Although the actual murder weapon was never found there was a knife that was almost treated as such by Christmas Humphreys and the prosecution during the trial. It was a knife bought by Detective Constable Kenneth Drury in a jewellers near the Plough Inn for three shillings ostensibly as an example of what could have been used by Davies. Incidentally Drury, one of the investigating officers in the Beckley murder case, would later become Commander of the Flying Squad in the 1970s and in 1977 was convicted on five counts of corruption and jailed for eight years. But of course that's another story.
It seems that the police and the prosecution had worked together to find someone guilty in this highly-publicised court case. More than anything else it would have been important for them to find someone (whether it was right gang-member or not) to pay for the terrible crime even if it meant with their life. It wasn't the first time of course the police and the prosecution would act in this way and it won't be the last but it's worth noting, however, that Derek Bentley had hanged a few months earlier in another case that involved a minor who, however guilty, couldn't be hanged.

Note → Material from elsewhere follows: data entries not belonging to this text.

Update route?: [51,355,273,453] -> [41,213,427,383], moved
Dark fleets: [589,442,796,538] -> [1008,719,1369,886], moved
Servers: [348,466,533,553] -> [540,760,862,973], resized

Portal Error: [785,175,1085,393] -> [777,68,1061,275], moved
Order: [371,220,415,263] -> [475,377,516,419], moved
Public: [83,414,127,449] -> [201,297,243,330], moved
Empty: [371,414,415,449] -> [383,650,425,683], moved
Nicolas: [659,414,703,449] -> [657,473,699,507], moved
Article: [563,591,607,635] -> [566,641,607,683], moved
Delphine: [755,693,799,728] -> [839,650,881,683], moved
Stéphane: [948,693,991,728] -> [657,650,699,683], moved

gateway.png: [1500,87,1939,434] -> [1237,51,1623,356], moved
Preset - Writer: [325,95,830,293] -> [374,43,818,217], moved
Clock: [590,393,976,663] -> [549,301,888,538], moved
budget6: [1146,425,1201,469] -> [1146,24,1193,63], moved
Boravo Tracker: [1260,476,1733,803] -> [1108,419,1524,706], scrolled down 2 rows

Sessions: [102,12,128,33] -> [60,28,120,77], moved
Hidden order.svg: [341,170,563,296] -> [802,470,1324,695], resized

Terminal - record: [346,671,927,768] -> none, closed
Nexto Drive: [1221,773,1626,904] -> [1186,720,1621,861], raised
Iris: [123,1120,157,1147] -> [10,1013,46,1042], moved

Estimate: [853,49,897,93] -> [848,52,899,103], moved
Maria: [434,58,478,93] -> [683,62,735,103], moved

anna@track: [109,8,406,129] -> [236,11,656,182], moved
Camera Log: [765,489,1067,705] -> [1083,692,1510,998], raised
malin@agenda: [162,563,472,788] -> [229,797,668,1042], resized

There had been banner headlines in the local and national press from the day after the actual murder. Initially they only reported the side of the case which had been heard in the lower courts - the prosecution's. "It was Davies - I have no Doubt"; Edwardian Suits, Dance Music - and a Dagger were examples of the lurid press headlines leading up to Davies' trial. The freshly coined Teddy Boys and the Edwardian suits they wore were already to the newspapers and their reading public beginning to hold connotations of violent crime. The Daily Mirror wrote on the 23rd October about Davies:
The Clapham Common thug ....took great pains to look like a dandy. Like most of his companions, nearly all his money went on flashy clothes, and just before the murder, he borrowed twelve pounds from his uncle to buy a suit ....This man was a born coward beneath his bravado and his 'gay dog' clothes.
Almost immediately after the guilty verdict there were suspicions to many that there had been a gross miscarriage of justice. Michael John Davies' case went to appeal and eventually to the House of Lords both to no avail. However after many petitions to the Home Secretary he granted a reprieve for Davies after 92 days in the Condemned Cell.
The first thing he said to his mother and sister, glad that he could look smart again, was: "Look, they're letting me wear a collar and tie!" The reprieve may have been because the Home Secretary Sir David Maxwell Fyfe thought that the murder weapon was an ordinary pocket knife and not a weapon of pre-meditated murder or that he had cruelly spent too long waiting for his execution.
After much work gathering new evidence by Davies's sister and with the help of Lord Longford, the Home Secretary now RAB Butler, decided that, subject to good behaviour, he could be released in two years time. By now there were statements from many of the original suspects stating that Davies was not the murderer and also written evidence that one of the original suspects had swapped a bloody suit with a friend pointing to him as the murderer.
In October 1960 Michael John Davies was released from Wandsworth Prison after seven years, although not officially pardoned, he was now a free man.
An interior view of Wandsworth Prison, South London. The largest prison in the London area and originally built in 1821 when it was known as the Surrey House of Correction.